U.S. District Judge Alvin K Hellerstein on Wednesday rejected the former president’s bid to move his hush-money criminal case from New York state court to federal court, ruling that Trump’s lawyers had failed to meet a high legal bar for changing jurisdiction.
Hellerstein found that the allegations pertained to Trump’s personal life, not presidential duties that would have merited a move to federal court.
Hellerstein’s decision sets the stage for Trump to stand trial in state court in Manhattan as early as next spring, overlapping with the 2024 presidential primary season in what could be a frenetic stretch of legal action as the twice-indicted Republican seeks a return to the White House.

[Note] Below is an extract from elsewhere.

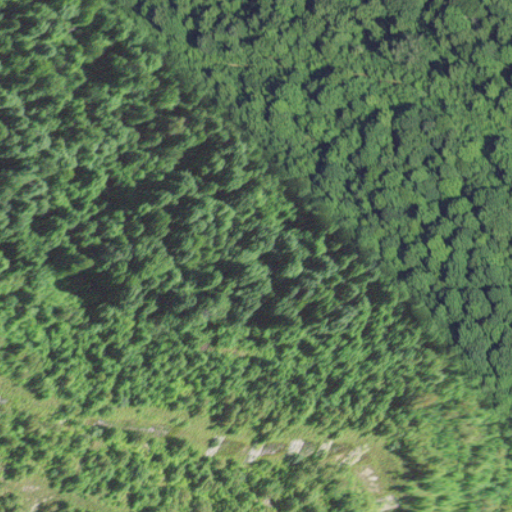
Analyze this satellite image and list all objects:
quarry: (256, 256)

Separately, Trump is charged in federal court in Florida with i llegally hoarding classified documents at his Mar-a-Lago estate and impeding investigators. Prosecutors want that case to go to trial in December. Trump lawyer Todd Blanche declined comment on Hellerstein’s ruling, which can be appealed to the 2nd U.S. Circuit Court of Appeals in Manhattan. The judge signaled his decision at a hearing on the matter late last month, scoffing at defense claims that the alleged conduct at the root of Trump’s charges — reimbursing his longtime personal lawyer Michael Cohen as part of a scheme to bury affair allegations that arose during his first campaign — was within the “color of his office” as president.

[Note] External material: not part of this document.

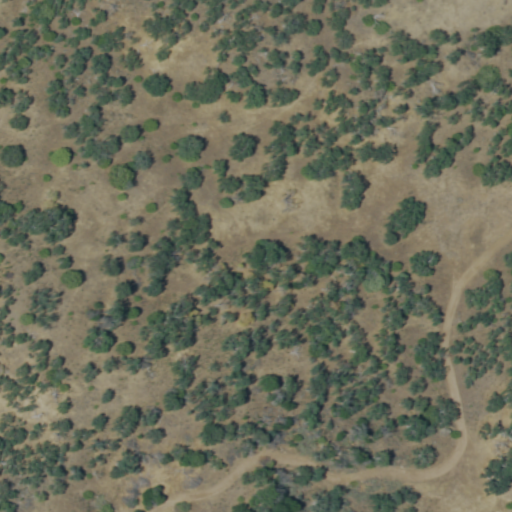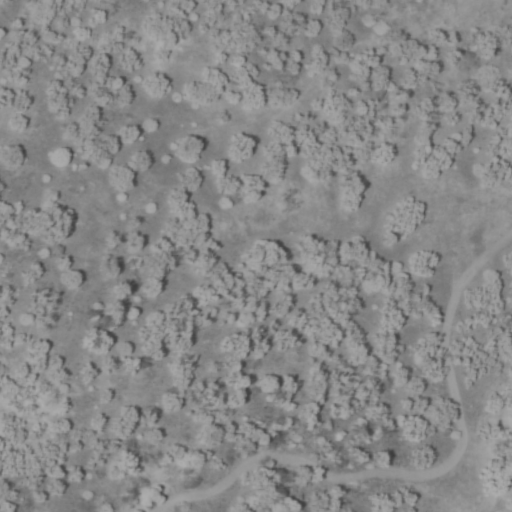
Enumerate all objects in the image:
road: (419, 475)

Hellerstein said evidence suggested that Cohen, who arranged and made some of the hush-money payments, “was hired privately, not under color of any presidential office or related to it.” There are invoices showing how much Cohen was paid, “but no proof of what he did,” the judge said at the June 27 hearing. Trump, a Republican, pleaded not guilty April 4 in state court to 34 felony counts of falsifying business records to hide reimbursements made to Cohen for his role in paying USD 130,000 to the porn actor Stormy Daniels, who claims she had an extramarital sexual encounter with Trump years earlier. Cohen also arranged for the National Enquirer to pay Playboy model Karen McDougal USD 150,000 for the rights to her story about an alleged affair, which the supermarket tabloid then squelched in a dubious journalism practice known as “catch-and-kill.”